Desapontamento do Mercosul com UE marca cúpula em Foz do Iguaçu

Líderes sul-americanos expressam frustração e evitam citar a Venezuela.

Líderes do Mercosul expressam desapontamento com a UE e evitam mencionar a Venezuela na declaração final.

Desapontamento com a União Europeia

Os países do Mercosul, durante a cúpula realizada em Foz do Iguaçu no dia 20 de dezembro de 2025, manifestaram seu desapontamento com o adiamento da assinatura do acordo comercial com a União Europeia. A falta de consenso político entre os europeus impediu que o tratado fosse selado como previsto, frustrando as expectativas dos líderes sul-americanos.

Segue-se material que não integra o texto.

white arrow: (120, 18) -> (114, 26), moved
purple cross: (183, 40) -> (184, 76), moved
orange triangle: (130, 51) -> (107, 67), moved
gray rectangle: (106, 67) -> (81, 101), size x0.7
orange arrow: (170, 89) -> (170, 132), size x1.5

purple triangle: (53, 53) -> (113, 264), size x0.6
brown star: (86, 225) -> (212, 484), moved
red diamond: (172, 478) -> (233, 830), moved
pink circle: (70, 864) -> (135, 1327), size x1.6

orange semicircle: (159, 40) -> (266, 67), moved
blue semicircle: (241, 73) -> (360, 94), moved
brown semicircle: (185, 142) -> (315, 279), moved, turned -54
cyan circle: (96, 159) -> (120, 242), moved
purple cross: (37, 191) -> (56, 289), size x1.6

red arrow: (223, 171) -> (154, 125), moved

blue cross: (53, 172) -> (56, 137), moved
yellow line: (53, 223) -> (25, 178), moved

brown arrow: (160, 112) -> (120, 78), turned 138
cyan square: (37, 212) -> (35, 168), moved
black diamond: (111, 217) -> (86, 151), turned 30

Os presidentes do Brasil, Argentina, Paraguai e Uruguai enfatizaram que a assinatura do acordo seria uma sinalização positiva em um momento crítico para a integração internacional. Apesar da frustração, eles demonstraram confiança de que a União Europeia concluirá os processos internos necessários para a assinatura do acordo em um futuro próximo, embora sem definir um prazo específico.

A situação da Venezuela

Outro ponto de divergência que marcou a cúpula foi a ausência de qualquer menção à Venezuela na declaração final. A crise política e humanitária no país, sob a liderança de Nicolás Maduro, não foi abordada, o que gerou críticas e questionamentos sobre a postura do Mercosul em relação ao tema. O encontro terminou sem um documento oficial que abordasse a situação geopolítica da região, refletindo a complexidade das relações entre os países membros e associados.

Os presidentes Luiz Inácio Lula da Silva e Javier Milei, da Argentina, tiveram visões opostas sobre a Venezuela. Enquanto Lula alertou que uma intervenção armada seria uma catástrofe humanitária, Milei defendeu a pressão dos Estados Unidos sobre o regime de Maduro, evidenciando as diferenças ideológicas entre os líderes da região.

Perspectivas futuras

No campo comercial, a declaração final da cúpula ressaltou a importância de expandir e diversificar as parcerias comerciais do Mercosul. Os líderes expressaram o interesse em dialogar com novos parceiros que possam aumentar a inserção do bloco na economia internacional, mostrando uma disposição para buscar alternativas às negociações com a União Europeia.

Diante das recentes decisões, fica a dúvida sobre como o Mercosul conseguirá navegar por esse cenário complexo, especialmente em relação à Venezuela e à sua própria integração interna. O futuro do acordo com a União Europeia permanece incerto, mas a esperança de um avanço nas negociações ainda se mantém entre os líderes sul-americanos.